Before and after object boxes:

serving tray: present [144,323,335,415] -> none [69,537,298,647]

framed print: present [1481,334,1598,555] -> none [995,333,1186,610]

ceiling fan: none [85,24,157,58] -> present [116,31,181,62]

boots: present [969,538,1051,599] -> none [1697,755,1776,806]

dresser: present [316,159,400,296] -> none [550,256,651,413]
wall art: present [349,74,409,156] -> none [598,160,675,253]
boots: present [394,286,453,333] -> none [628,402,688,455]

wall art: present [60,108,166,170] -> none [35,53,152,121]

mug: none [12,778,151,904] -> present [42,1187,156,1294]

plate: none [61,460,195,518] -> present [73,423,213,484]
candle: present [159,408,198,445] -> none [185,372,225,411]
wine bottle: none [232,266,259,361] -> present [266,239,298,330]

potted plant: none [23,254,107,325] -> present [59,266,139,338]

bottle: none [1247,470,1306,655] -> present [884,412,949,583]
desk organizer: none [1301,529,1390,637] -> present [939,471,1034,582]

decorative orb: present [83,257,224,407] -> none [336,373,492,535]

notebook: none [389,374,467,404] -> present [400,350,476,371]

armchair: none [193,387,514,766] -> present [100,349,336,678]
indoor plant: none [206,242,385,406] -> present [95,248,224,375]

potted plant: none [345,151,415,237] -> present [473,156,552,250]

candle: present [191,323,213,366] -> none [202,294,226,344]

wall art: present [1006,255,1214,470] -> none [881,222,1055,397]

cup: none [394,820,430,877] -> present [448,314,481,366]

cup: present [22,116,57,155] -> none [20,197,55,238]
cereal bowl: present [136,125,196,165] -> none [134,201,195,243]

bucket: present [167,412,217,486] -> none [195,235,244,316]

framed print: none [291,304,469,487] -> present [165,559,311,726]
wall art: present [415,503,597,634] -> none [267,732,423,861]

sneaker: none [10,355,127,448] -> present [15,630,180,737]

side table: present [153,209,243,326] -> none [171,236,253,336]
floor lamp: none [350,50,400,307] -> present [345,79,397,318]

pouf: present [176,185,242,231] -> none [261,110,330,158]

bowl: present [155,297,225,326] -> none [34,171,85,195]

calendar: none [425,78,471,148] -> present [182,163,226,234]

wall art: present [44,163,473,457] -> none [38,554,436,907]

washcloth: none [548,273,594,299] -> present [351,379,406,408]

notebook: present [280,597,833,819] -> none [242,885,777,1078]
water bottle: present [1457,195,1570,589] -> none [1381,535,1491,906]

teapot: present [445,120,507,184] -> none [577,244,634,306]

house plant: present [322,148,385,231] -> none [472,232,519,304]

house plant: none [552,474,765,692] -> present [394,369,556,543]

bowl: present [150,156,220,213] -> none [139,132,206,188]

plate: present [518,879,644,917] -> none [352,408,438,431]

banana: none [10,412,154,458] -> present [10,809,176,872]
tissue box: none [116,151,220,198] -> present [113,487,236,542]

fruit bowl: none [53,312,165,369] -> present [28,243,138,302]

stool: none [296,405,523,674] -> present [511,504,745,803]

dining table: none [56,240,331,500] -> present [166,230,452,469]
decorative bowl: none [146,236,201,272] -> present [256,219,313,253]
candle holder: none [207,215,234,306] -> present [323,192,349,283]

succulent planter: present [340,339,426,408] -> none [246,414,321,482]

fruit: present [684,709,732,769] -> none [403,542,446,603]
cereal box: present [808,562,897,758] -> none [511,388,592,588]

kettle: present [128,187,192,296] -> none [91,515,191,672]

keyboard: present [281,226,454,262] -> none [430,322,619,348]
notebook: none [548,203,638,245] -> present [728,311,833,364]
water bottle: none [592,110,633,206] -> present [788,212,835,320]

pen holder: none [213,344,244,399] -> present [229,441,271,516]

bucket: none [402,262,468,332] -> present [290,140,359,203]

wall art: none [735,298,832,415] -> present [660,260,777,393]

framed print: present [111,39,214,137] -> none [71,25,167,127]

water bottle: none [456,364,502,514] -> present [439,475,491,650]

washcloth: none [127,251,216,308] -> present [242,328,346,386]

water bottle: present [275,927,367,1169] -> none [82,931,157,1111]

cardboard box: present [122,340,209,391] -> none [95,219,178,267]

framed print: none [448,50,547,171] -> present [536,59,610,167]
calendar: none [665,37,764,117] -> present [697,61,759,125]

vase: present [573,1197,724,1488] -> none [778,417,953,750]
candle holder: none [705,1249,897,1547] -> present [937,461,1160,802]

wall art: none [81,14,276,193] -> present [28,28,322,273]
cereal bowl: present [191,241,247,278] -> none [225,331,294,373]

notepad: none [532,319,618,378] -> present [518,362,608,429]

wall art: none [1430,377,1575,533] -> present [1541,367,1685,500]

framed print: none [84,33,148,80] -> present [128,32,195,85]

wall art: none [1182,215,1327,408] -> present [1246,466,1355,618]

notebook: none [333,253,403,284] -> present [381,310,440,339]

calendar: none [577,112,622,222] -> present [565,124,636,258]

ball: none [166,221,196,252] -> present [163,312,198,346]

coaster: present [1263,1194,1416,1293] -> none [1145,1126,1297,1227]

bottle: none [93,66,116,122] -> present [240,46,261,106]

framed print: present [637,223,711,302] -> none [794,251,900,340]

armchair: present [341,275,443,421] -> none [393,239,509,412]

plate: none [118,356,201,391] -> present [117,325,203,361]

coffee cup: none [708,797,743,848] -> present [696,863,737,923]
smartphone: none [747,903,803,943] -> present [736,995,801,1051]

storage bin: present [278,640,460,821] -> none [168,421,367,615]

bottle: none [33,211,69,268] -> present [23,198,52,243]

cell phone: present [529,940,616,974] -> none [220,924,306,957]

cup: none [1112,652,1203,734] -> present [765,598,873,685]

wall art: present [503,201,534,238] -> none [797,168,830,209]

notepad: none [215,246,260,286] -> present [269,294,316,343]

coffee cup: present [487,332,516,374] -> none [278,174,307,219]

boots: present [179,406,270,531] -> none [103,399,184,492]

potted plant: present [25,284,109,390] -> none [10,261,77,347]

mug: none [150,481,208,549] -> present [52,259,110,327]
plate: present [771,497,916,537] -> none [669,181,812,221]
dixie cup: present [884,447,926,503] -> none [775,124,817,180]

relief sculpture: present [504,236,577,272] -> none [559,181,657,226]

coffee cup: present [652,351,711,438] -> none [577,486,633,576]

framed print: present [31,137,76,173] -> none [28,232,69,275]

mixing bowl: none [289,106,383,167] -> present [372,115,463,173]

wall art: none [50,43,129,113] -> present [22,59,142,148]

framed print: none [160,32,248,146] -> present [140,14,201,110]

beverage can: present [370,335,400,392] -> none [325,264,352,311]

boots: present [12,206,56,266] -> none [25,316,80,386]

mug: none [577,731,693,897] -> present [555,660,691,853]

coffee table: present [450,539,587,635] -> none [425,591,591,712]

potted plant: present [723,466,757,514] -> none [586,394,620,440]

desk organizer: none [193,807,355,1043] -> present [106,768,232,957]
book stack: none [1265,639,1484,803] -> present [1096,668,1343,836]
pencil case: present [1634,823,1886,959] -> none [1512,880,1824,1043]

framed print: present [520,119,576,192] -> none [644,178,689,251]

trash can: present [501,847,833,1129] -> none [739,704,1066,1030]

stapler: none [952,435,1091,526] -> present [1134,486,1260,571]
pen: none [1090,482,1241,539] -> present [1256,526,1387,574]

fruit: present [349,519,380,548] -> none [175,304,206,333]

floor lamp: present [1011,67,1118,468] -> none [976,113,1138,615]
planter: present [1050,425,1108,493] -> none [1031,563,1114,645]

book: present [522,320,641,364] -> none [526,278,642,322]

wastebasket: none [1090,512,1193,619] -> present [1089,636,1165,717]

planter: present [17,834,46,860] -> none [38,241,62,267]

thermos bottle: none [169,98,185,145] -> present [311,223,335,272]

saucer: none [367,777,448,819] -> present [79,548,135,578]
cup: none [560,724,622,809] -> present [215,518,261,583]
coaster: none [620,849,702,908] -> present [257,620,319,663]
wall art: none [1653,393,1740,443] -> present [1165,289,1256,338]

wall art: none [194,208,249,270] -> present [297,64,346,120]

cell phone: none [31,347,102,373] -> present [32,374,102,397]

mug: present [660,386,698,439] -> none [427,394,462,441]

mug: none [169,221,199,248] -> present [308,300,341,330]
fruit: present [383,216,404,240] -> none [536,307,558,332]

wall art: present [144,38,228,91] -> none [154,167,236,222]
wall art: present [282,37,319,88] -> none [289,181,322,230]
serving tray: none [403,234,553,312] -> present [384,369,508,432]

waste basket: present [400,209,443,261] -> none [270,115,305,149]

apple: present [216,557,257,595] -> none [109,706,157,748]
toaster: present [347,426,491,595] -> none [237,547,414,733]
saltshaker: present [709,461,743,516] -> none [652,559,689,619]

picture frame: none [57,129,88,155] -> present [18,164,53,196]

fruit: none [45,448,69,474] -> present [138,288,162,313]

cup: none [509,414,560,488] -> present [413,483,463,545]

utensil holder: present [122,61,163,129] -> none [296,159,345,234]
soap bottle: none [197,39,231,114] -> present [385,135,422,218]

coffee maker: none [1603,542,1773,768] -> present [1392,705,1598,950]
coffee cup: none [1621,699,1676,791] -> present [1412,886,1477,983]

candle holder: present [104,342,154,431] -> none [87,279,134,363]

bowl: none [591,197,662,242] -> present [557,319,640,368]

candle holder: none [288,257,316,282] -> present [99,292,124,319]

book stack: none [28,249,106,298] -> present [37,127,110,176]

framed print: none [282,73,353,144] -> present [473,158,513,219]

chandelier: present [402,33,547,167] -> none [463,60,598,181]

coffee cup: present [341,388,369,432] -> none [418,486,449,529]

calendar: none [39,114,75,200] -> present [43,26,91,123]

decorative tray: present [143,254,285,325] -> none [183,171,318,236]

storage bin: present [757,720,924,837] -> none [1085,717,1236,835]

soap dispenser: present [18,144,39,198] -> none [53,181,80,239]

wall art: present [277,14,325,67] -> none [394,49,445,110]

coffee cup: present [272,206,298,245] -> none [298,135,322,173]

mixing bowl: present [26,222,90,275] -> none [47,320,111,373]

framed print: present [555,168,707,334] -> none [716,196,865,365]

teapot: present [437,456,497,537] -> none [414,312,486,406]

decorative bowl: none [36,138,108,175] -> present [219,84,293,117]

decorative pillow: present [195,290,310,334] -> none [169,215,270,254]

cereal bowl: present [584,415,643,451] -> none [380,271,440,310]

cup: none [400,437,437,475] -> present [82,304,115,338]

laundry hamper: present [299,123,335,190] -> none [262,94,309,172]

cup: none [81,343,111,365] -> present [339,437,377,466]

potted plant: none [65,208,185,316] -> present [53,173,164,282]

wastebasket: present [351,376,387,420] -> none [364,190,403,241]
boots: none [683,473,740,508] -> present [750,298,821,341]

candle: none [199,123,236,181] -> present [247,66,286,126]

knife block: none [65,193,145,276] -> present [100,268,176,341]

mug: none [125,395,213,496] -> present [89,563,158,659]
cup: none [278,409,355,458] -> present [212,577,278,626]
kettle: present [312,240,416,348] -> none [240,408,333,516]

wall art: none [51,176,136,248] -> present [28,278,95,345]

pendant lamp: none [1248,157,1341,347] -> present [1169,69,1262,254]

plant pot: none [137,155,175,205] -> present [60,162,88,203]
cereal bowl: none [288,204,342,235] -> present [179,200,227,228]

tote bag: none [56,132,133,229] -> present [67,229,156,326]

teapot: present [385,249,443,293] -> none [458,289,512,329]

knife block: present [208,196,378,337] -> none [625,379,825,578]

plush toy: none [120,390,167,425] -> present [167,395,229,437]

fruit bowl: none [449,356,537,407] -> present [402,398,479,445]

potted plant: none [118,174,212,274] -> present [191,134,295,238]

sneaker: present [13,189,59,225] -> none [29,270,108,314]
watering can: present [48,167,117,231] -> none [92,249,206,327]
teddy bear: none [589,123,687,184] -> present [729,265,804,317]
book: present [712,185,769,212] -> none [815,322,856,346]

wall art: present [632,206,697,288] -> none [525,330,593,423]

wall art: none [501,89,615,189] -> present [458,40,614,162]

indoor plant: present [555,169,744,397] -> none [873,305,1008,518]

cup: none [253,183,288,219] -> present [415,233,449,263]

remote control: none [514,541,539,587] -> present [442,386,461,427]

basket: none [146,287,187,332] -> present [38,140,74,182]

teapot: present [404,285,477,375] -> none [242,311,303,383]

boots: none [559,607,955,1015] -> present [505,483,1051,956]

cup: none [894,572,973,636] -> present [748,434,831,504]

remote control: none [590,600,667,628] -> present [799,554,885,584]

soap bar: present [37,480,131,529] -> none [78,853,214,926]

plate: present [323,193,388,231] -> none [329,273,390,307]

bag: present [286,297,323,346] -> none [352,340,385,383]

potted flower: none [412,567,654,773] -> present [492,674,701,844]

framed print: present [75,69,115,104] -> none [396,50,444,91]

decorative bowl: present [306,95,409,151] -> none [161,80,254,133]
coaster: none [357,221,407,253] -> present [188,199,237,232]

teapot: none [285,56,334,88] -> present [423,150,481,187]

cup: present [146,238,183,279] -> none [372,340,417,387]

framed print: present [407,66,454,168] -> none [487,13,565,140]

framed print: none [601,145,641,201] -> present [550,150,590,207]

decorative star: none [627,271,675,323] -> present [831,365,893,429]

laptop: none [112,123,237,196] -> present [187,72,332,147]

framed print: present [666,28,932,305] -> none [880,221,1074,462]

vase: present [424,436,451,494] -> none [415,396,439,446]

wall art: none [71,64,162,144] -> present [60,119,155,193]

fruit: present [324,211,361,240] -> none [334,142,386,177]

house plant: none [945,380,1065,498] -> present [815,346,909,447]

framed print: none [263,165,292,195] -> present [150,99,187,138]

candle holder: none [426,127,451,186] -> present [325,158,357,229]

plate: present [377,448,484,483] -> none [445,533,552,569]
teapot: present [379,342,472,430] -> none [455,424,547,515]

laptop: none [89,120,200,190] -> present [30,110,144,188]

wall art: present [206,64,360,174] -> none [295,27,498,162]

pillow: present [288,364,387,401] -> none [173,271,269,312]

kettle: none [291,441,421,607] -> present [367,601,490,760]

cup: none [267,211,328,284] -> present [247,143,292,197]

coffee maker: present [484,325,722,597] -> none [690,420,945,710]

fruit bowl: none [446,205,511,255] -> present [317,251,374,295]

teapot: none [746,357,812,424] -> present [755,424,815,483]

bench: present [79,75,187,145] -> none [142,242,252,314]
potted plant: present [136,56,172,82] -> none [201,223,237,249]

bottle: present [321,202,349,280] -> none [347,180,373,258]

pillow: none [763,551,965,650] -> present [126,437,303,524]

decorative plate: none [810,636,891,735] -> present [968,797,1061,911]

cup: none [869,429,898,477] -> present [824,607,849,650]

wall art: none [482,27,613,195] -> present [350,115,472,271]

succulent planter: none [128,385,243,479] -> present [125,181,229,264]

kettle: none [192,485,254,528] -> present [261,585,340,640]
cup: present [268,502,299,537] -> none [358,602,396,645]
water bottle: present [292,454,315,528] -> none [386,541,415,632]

PROBLEM TO WORK ON:
Once you reach the line with "framed print: present [111,39,214,137]" in the data above, copy it and every line after it exactly, up to and including the line with "framed print: none [448,50,547,171]".

EXERCISE OUTPUT:
framed print: present [111,39,214,137] -> none [71,25,167,127]

water bottle: none [456,364,502,514] -> present [439,475,491,650]

washcloth: none [127,251,216,308] -> present [242,328,346,386]

water bottle: present [275,927,367,1169] -> none [82,931,157,1111]

cardboard box: present [122,340,209,391] -> none [95,219,178,267]

framed print: none [448,50,547,171] -> present [536,59,610,167]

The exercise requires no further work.